In all cases, the key problem is: how does the component making the routing decision (which may be one of the nodes, or the routing tier, or the client) learn about changes in the assignment of partitions to nodes?
Figure 6-7. Three different ways of routing a request to the right node.
This is a challenging problem, because it is important that all participants agree— otherwise requests would be sent to the wrong nodes and not handled correctly. There are protocols for achieving consensus in a distributed system, but they are hard to implement correctly (see Chapter 9).
Many distributed data systems rely on a separate coordination service such as ZooKeeper to keep track of this cluster metadata, as illustrated in Figure 6-8. Each node registers itself in ZooKeeper, and ZooKeeper maintains the authoritative mapping of partitions to nodes. Other actors, such as the routing tier or the partitioning-aware client, can subscribe to this information in ZooKeeper. Whenever a partition changes ownership, or a node is added or removed, ZooKeeper notifies the routing tier so that it can keep its routing information up to date.
Figure 6-8. Using ZooKeeper to keep track of assignment of partitions to nodes.
Request Routing | 215
For example, LinkedIn’s Espresso uses Helix  for cluster management (which in turn relies on ZooKeeper), implementing a routing tier as shown in Figure 6-8. HBase, SolrCloud, and Kafka also use ZooKeeper to track partition assignment. MongoDB has a similar architecture, but it relies on its own config server implementation and mongos daemons as the routing tier.
Cassandra and Riak take a different approach: they use a gossip protocol among the nodes to disseminate any changes in cluster state. Requests can be sent to any node, and that node forwards them to the appropriate node for the requested partition (approach 1 in Figure 6-7). This model puts more complexity in the database nodes but avoids the dependency on an external coordination service such as ZooKeeper.

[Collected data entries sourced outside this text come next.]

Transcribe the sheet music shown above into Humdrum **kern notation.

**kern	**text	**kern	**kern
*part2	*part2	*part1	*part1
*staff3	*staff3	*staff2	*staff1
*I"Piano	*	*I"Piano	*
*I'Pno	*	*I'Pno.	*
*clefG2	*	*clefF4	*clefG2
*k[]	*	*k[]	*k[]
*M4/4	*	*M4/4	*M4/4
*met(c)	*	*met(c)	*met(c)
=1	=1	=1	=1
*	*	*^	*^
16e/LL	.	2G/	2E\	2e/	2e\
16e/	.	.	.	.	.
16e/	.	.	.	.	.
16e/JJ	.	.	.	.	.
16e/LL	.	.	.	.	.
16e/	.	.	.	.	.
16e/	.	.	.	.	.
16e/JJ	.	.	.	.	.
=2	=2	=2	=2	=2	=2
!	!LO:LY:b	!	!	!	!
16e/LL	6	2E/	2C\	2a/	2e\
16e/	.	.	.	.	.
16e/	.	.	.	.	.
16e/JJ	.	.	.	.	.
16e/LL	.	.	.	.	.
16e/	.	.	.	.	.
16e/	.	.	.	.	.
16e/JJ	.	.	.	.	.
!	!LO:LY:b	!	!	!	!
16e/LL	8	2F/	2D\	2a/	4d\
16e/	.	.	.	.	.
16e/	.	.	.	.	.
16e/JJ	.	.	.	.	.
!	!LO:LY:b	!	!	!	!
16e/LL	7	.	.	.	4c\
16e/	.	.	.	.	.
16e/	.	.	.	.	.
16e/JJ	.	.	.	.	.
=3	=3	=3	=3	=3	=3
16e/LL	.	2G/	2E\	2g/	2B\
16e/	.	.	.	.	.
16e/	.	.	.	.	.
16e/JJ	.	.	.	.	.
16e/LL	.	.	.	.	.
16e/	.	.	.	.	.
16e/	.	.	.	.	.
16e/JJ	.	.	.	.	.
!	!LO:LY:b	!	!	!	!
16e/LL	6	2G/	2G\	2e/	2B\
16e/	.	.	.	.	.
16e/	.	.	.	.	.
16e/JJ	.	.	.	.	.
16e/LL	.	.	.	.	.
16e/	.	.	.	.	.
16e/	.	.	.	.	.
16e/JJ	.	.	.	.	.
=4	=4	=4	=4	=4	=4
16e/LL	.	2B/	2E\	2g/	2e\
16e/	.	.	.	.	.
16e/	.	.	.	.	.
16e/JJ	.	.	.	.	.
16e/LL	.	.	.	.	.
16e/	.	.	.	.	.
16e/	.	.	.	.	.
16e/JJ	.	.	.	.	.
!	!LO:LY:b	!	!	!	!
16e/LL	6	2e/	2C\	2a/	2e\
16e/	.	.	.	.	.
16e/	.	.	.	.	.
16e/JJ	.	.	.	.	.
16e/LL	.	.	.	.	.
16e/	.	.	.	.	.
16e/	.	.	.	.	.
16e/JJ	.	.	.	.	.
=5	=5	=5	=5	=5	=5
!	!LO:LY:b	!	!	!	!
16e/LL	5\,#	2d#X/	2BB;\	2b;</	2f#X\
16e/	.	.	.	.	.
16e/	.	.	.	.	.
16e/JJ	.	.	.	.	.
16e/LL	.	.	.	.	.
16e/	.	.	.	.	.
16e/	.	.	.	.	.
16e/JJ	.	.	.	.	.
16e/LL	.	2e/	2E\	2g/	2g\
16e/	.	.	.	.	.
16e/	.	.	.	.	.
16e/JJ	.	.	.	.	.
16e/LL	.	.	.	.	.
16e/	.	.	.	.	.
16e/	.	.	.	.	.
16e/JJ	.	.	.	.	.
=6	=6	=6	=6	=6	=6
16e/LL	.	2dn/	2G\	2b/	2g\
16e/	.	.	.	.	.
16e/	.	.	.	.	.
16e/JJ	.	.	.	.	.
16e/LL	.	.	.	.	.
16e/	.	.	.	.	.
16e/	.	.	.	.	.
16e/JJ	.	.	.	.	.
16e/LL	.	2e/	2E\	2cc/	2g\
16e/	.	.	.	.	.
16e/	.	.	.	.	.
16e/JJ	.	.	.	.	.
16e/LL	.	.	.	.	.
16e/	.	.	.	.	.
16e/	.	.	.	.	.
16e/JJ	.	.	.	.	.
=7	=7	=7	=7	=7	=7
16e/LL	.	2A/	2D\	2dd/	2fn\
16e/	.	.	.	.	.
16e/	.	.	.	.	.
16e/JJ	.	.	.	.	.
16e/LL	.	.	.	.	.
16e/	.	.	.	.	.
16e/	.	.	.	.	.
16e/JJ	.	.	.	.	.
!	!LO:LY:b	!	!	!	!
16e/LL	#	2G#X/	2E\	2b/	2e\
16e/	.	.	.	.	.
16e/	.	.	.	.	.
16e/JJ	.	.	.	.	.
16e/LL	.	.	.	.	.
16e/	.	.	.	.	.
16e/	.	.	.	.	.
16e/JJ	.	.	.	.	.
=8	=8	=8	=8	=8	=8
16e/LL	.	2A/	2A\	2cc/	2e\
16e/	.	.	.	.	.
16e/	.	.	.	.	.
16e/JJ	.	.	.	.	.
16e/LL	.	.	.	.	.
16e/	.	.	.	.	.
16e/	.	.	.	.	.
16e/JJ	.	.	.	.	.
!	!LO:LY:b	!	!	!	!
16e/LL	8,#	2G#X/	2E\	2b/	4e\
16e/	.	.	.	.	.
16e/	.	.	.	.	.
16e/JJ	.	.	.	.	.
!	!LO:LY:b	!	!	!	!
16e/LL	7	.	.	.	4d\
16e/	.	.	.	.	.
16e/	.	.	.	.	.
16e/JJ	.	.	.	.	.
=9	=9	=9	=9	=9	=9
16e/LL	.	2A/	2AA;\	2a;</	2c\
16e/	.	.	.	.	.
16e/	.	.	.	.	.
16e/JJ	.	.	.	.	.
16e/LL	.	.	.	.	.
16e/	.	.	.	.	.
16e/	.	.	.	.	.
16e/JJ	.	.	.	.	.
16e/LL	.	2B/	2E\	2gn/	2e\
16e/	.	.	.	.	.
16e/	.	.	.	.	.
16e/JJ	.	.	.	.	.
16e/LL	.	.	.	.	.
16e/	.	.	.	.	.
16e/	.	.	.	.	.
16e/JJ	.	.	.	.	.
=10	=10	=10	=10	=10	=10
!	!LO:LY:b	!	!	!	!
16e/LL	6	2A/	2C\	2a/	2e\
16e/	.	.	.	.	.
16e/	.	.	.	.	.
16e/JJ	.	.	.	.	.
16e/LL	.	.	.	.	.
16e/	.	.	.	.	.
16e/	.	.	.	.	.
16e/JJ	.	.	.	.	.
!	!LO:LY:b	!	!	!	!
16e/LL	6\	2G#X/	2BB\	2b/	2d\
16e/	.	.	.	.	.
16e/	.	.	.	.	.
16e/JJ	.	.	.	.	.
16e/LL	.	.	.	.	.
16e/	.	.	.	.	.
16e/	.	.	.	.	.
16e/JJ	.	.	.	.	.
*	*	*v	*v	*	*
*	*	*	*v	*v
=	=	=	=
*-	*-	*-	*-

Couchbase does not rebalance automatically, which simplifies the design. Normally it is configured with a routing tier called moxi, which learns about routing changes from the cluster nodes .
When using a routing tier or when sending requests to a random node, clients still need to find the IP addresses to connect to. These are not as fast-changing as the assignment of partitions to nodes, so it is often sufficient to use DNS for this purpose.